With international lawyer Benjamin Ferencz, Keyes wrote another book on world politics, PlanetHood.

==Final years==
Keyes and Penny eventually were divorced and the Ken Keyes College closed. In 1990, Keyes began studying inner-child healing and the rapid-eye-movement therapy developed by Francine Shapiro. He established the Caring Rapid Healing Center in Coos Bay to do private multi-day counseling workshops in this area, and wrote his final book, Your Road Map to Lifelong Happiness, on these topics.

Keyes married a fourth wife, Lydia, who survived him. He died of kidney failure in 1995. He was also survived by his children, Ken Keyes III and Clara Hardin.

==Influence and legacy==

In his life Keyes sold or distributed millions of books, lectured to many people, spoke to dignitaries at political gatherings, and knew and moved among the self-help elite, including Wayne Dyer, who said that Keyes "literally got me started on this glorious transformational journey." His books are still available thirteen years after his death, and a small group of his students maintain ties and carry on his methods. However, Keyes' organization essentially died with him.

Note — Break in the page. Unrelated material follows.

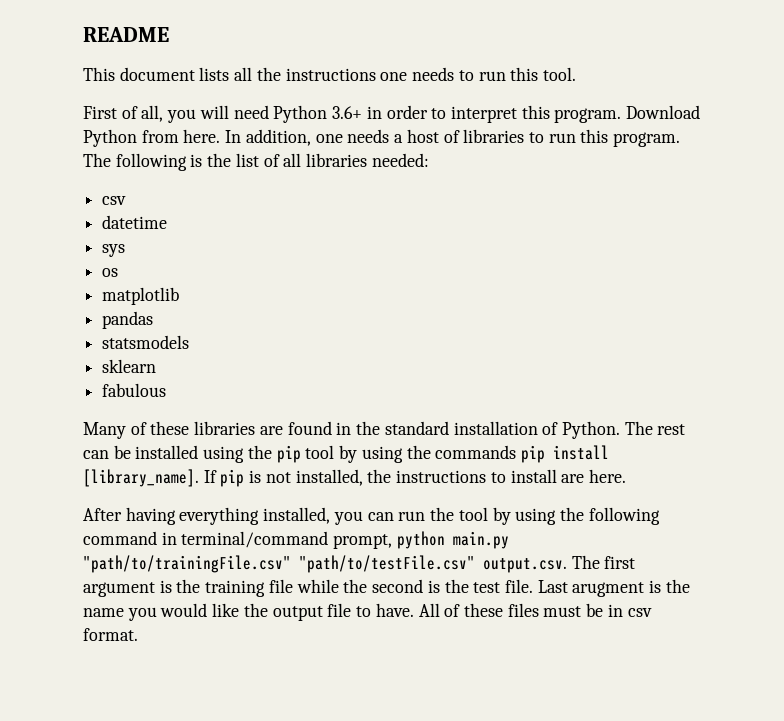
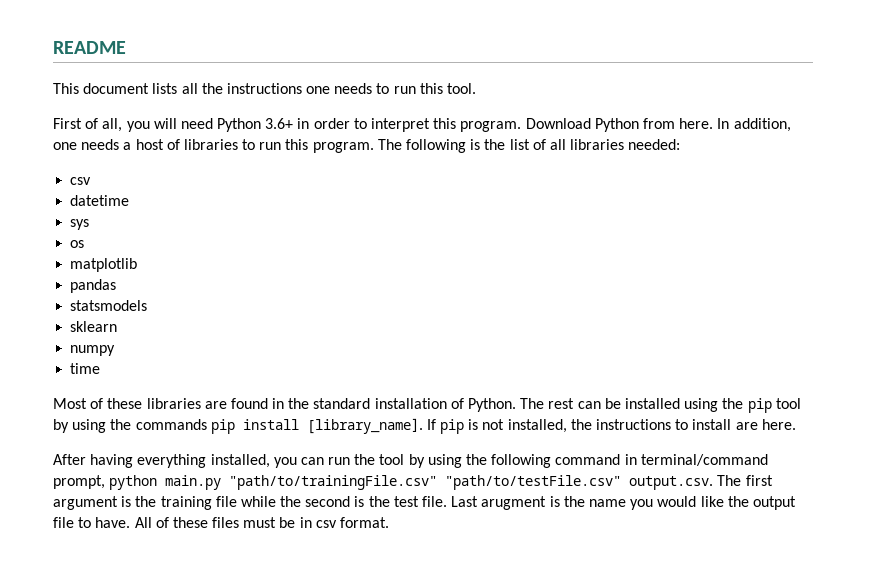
[102,383,167,397] [83,422,126,439] fabulous // Many -> [70,345,116,356] [70,363,101,374] [53,398,87,409] numpy // time // Most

Keyes employed no explicit strategies to ensure his organization would continue or grow without him, and he did nothing that would promote any established organization or personal legacy. He focused, instead, on teaching his methods. He never sought out a major publisher for his books, but self-published them all, and even brought back in-house one book that had been placed with a major publisher. Of the three teaching centers he founded, only the last was eponymous.

==Published works==

===Autobiography===
- 1989: Discovering the Secrets of Happiness: My Intimate Story. ISBN 0-915972-15-8.

===Nutrition===
- 1966: How to live longer, stronger, slimmer. LOC RA784 .K4 (no ISBN).
- 1974: Loving Your Body. ISBN 0-9600688-4-8.

===Personal growth===

====Living Love method====
- 1972: Handbook to Higher Consciousness. ISBN 0-9600688-8-0.
- With Tolly Burkan and Bruce T. Keyes, 1974: How to Make Your Life Work, or, Why Aren't You Happy? ISBN 0-915972-08-5
- 1979: A Conscious Person's Guide to Relationships. ISBN 0-915972-00-X.
- 1982: Prescriptions for Happiness. ISBN 0-915972-02-6.
- 1984: How To Enjoy Your Life In Spite Of It All. ISBN 0-915972-01-8.
- 1987: Your Life Is A Gift: So Make the Most of It! ISBN 0-915972-12-3.
- With Penny Keyes, 1988: Gathering Power Through Insight and Love. ISBN 0-915972-13-1.
- With Penny Keyes, 1989: Handbook to Higher Consciousness: The Workbook. ISBN 0-915972-16-6.
- With Penny Keyes, 1990: The Power of Unconditional Love: 21 Guidelines for Beginning, Improving, and Changing Your Most Meaningful Relationships. ISBN 0-915972-19-0

====Other methods====
- 1970: Taming Your Mind. ISBN 0-915972-18-2. (originally "How to Develop Your Thinking Ability" 1950)
- 1995: Your Road Map to Lifelong Happiness: A Guide to the Life You Want. ISBN 0-915972-22-0.

===Politics and futurism===
- With Jacque Fresco, 1969: Looking Forward. ISBN 0-498-06752-1.
- 1982: The Hundredth Monkey. ISBN 0-942024-01-X.
- With Benjamin B. Ferencz, 1991: Planethood: The Key to Your Future. ISBN 0-915972-21-2.